Connectors for groups

This document is not final, but work in progress.

The Group connector is configured with a base URL, such as: https://api-group-datasource.no/groups

Authentication

Serverside TLS, HTTP Basic Authentication or Client certificate.

The Protocol

All requests are HTTP GET requests, and all responses MUST be JSON encoded.

Some endpoints may offer parameters passed through with a query string.

List of group protocol endpoints

Endpoint Protocol description Data returned
v1/{userid}/groups The group memberships of a specific user List of groups
v1/{userid}/groups/{groupid} One users membership to one group One membership object
v1/groups/{groupid} Details about a group One group object
v1/groups/{groupid}/members Members of a group A list of users
v1/groups List all public groups A list of groups

The userid is provided in the following format: feide:olanormann@uninett.no. The FeideID will normally be used to lookup groups, but the syntax allow for other types of userids. Dataporten will in example make use of national identity numbers nin:10107012345 in some use cases.

The groupids need to be globally unique, and include a prefix that allows the group engine to know which backend gruop connector to use to retrieve additional information from the group.

When a group connector is setup for a specific institution, it may agree upon a prefix with Dataporten, such as fc:g:ntnu.no:cerebrum or fc:g:uhad. Each group provided through these connectors must include the prefix in the identifier, in example fc:g:ntnu.no:cerebrum:idi:298387467. This examples are illustrative, just to show the idea, typically one should avoid using systemspecific names within the identifier, making it easier to replace an connector with a new conector remaining the group identifier intact.

The group memberships of a specific user

Returns a list of group objects. If groups have an start or end date, only return active groups.

Query string parameters:

  • showAll=true return also inactive groups (in example with a passed end date)
{ 
    "meta": {}, 
    "items": [ 
        {group}, {group}, {group} 
    ] 
}

The users membership to a specifc group is embedded in the membership-property when groups are listed.

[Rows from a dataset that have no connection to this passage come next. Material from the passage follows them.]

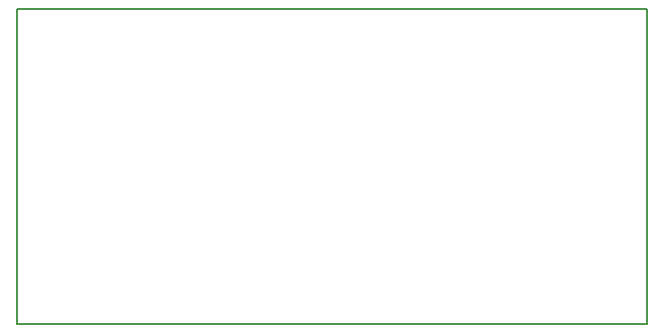
<source format=gbr>
G04 #@! TF.GenerationSoftware,KiCad,Pcbnew,(5.0.1)-3*
G04 #@! TF.CreationDate,2019-12-21T11:02:08-05:00*
G04 #@! TF.ProjectId,BMS Module,424D53204D6F64756C652E6B69636164,rev?*
G04 #@! TF.SameCoordinates,Original*
G04 #@! TF.FileFunction,Profile,NP*
%FSLAX46Y46*%
G04 Gerber Fmt 4.6, Leading zero omitted, Abs format (unit mm)*
G04 Created by KiCad (PCBNEW (5.0.1)-3) date 12/21/2019 11:02:08 AM*
%MOMM*%
%LPD*%
G01*
G04 APERTURE LIST*
%ADD10C,0.200000*%
G04 APERTURE END LIST*
D10*
X95885000Y-97155000D02*
X95885000Y-70485000D01*
X149225000Y-97155000D02*
X95885000Y-97155000D01*
X149225000Y-70485000D02*
X149225000Y-97155000D01*
X95885000Y-70485000D02*
X149225000Y-70485000D01*
M02*

</source>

Here is an example of a group object:

{ 
    "id": "fc:org:uninett.no:unit:avd-u20", 
    "type": "fc:orgunit", 
    "displayName": "Avdeling for System og Mellomvare", 
    "norEduOrgAcronym": "ASM", 
    "public": true, 
    "mail": "asm@uninett.no", 
    "membership": { 
        "basic": "admin", 
        "displayName": "Ansatt", 
        "affiliation": ["employee", "member"], 
        "primaryAffiliation": "employee" 
    } 
}

One users membership to one group

TBD

Details about a group

TBD

Members of a group

{ 
    "meta": {}, 
    "items": [ 
        {user}, {user}, {user} 
    ] 
}

Example of an user object:

{ 
    "userid_sec": ["feide:andreas@uninett.no"], 
    "name": "Andreas \\u00c5kre Solberg", 
    "email": "andreas.solberg@uninett.no" 
}

List all public groups

TBD

Data model

The groups data model

A user is member of a set of groups. For each group the user is member of, the membership is represented with the existence of an membership object. The membership object has no required properties, but a set of optional properties.

Properties of the group object are specific for the group and are the same for all members, while properties of the membership object are specific for each member.

All groups share some common properties, while there is a set of group type definitions that define extended attributes for different kind of groups.

For each configured group connector, a list of allowed group types is defined. New group types may be defined, and documented. It is important to avoid that for a given user the same semantic group is reflected in two duplicate groups (typically spanning multiple group connectors).